McLellan says: "We do not have any auto exposure at all and it is not a huge part of the index. There is a feeling that we have had as good a time as we can hope for in these stocks. Despite strong auto sales the sector has not had any momentum. Also, Chrysler has effectively been taken out of the market now after its acquisition by Daimler Benz, reducing the size of the sector. People have been a bit more wary of investing in the sector as it is now fairly small."
He adds it is now easier for a fund manager to have a zero weighting in the sector because it would take a large move in one of auto stock to impact on the relative performance of a fund without any exposure here. For example, General Motors, the world's biggest car manufacturer, makes up only 0.428% of the S&P 500 index compared with 2.195% for Intel. Intel has seen its share price rise by 25.01% in the 12-month period between 9 December 1998 and 8 December 1999.
Richard Killingbeck, director of the international desk at Singer & Friedlander, says the group also has a zero weighting in US auto stocks. He says: "It is interesting to see the dichotomy of consumer confidence continuing to be on the upside in the US while the consumer-related stocks are under pressure.
"The simple explanation for this is that these type of companies cannot do anything about pricing power. Consumer confidence is high, auto sales are strong but the auto companies are suffering price erosion. If you look at the US market as a whole, there are two sectors driving performance, telecoms and technology."
Killingbeck adds that auto companies are not benefiting from the internet because consumer use of the medium is encouraging people to shop around, which means manufacturers need to avoid price rises in order to remain competitive.
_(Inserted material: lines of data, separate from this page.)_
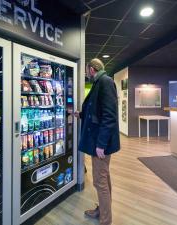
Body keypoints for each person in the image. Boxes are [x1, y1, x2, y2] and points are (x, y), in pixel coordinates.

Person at [74, 58, 120, 225]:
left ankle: (105, 220)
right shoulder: (99, 82)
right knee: (104, 178)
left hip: (101, 144)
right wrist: (79, 114)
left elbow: (109, 116)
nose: (86, 73)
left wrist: (101, 144)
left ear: (92, 69)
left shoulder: (105, 82)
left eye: (87, 70)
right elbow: (96, 111)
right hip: (98, 141)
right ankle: (102, 210)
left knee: (99, 181)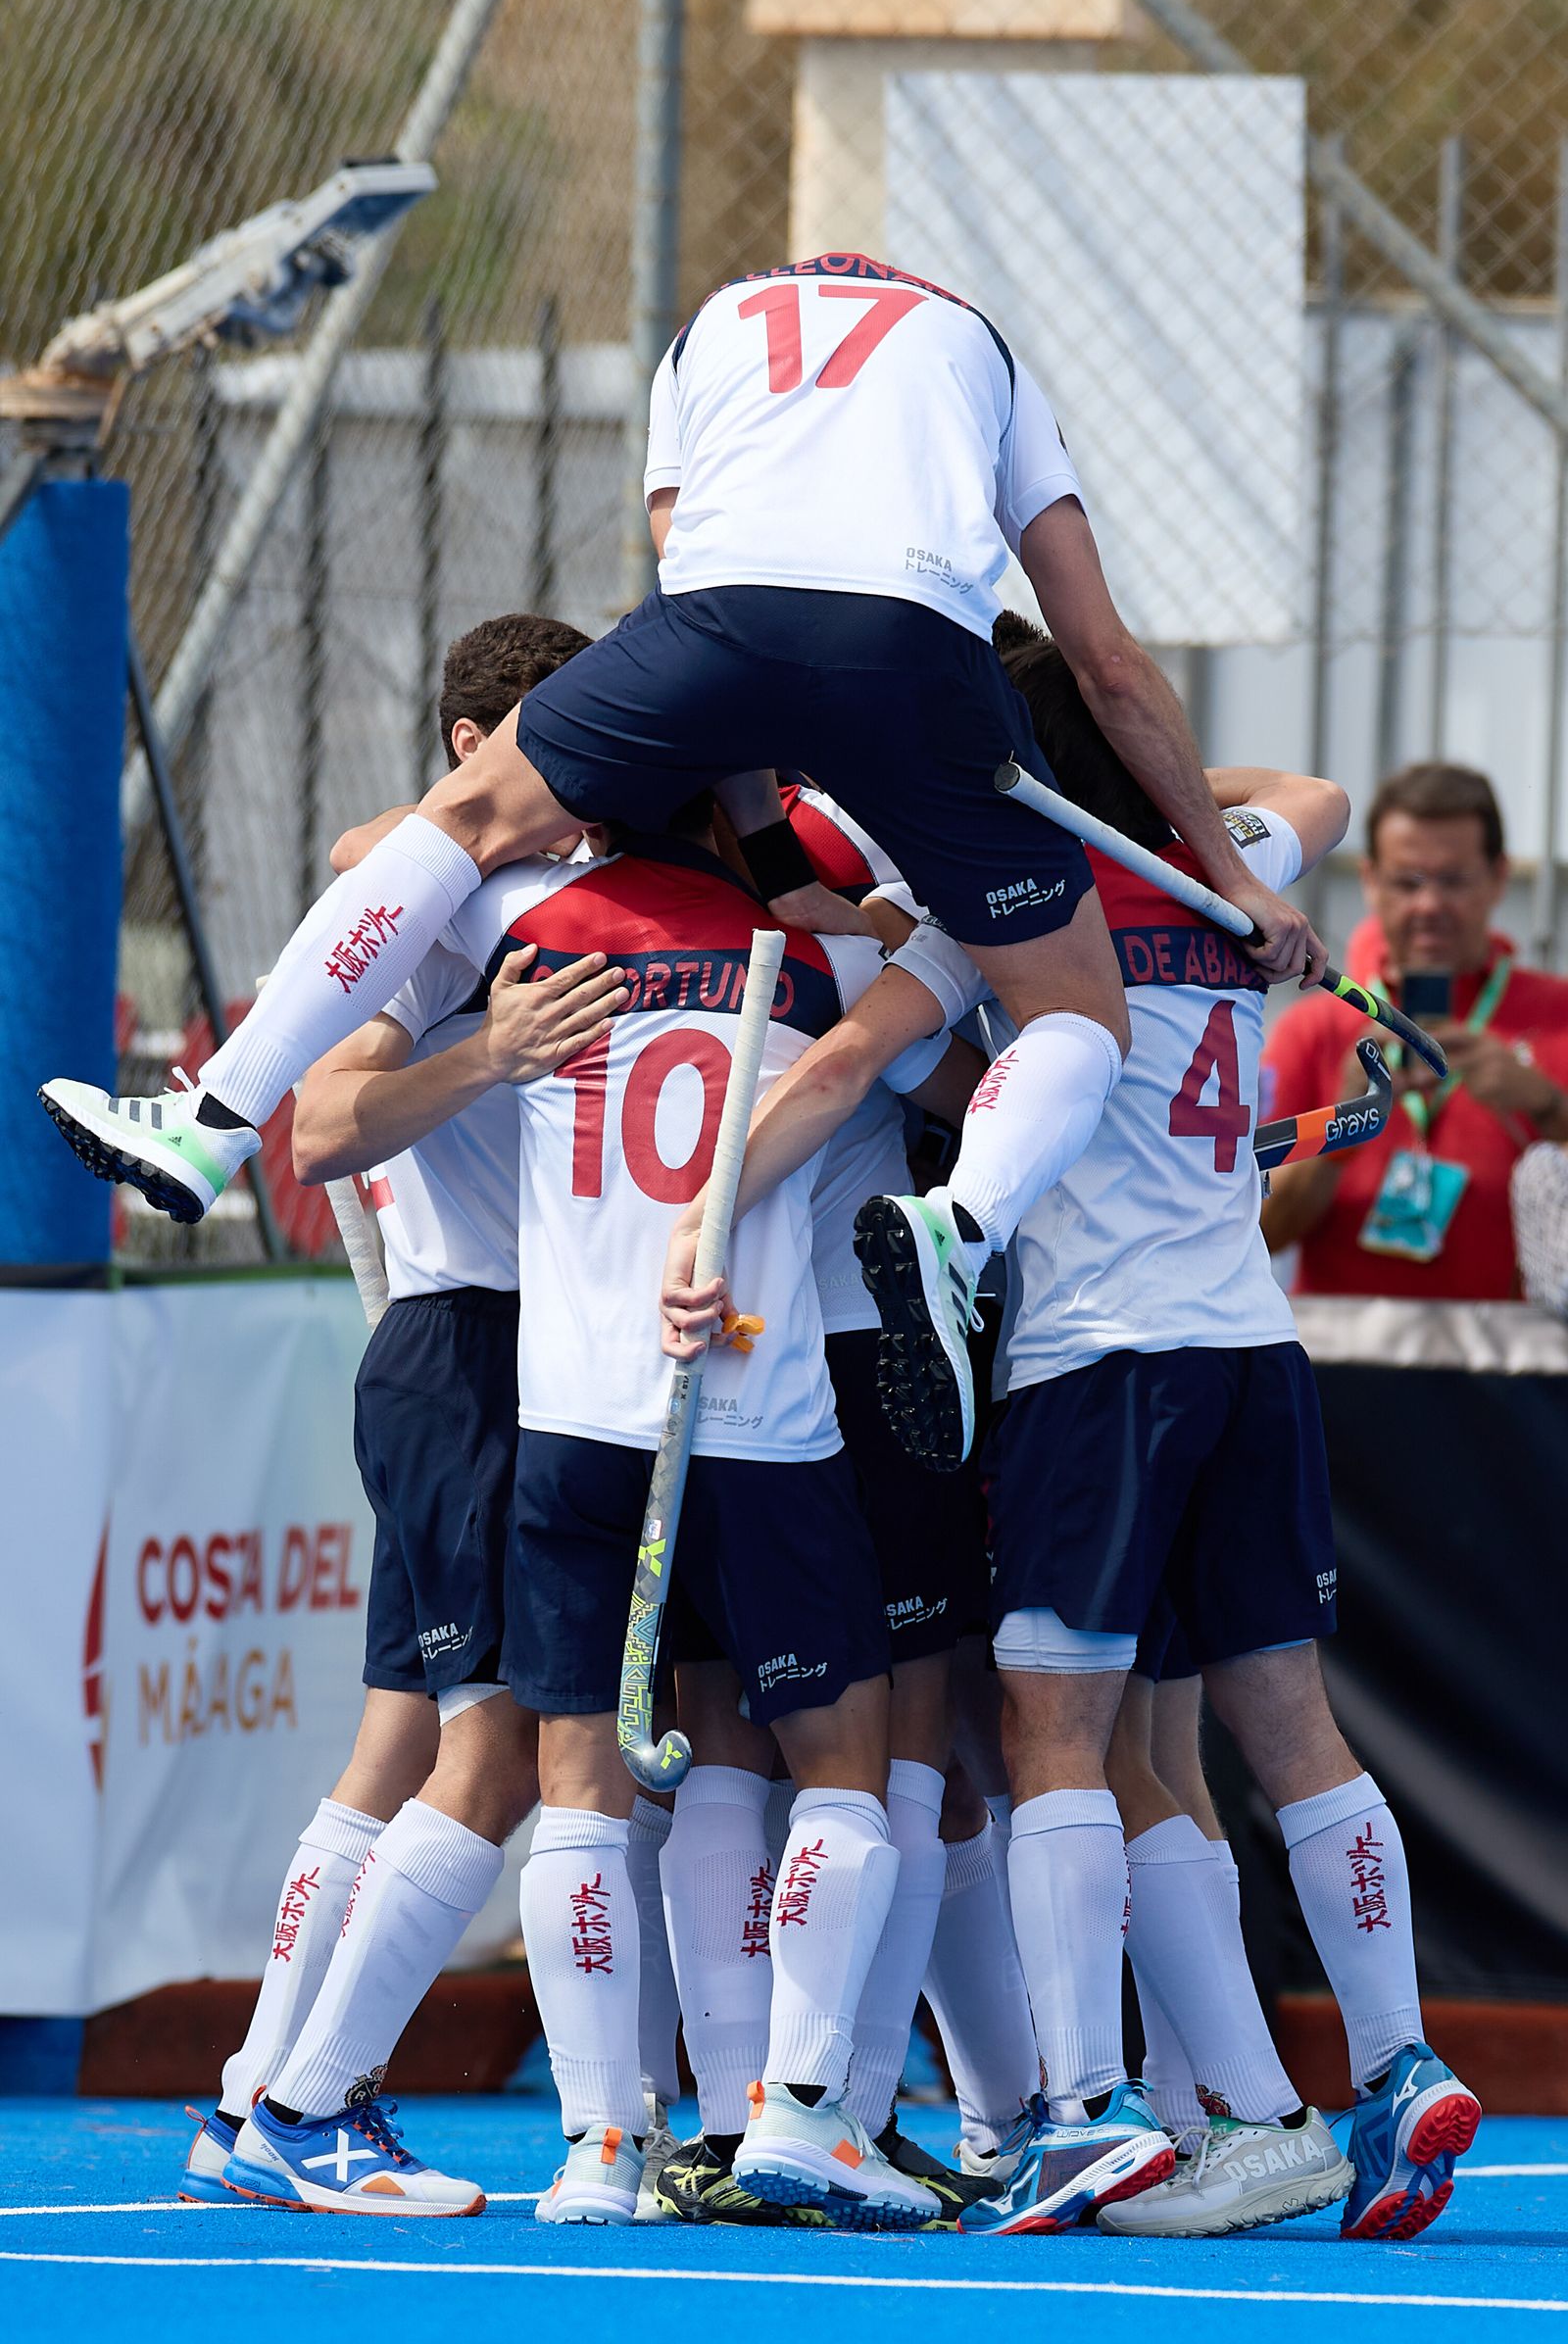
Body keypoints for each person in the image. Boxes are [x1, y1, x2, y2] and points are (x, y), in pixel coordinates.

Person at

Killingbeck comments that a longer term theme to look out for is auto companies making increasing use of the internet to buy components, which will contribute to the downward pressure on costs.
Killingbeck also believes that General Motors' share price has seen a rise recently on speculation that it may be a takeover target or could sell off its 68% stake in satellite TV operator Hughes Electronics. General Motors has seen its share price rise by 36.75% in dollar terms in the 12 months to 6 December.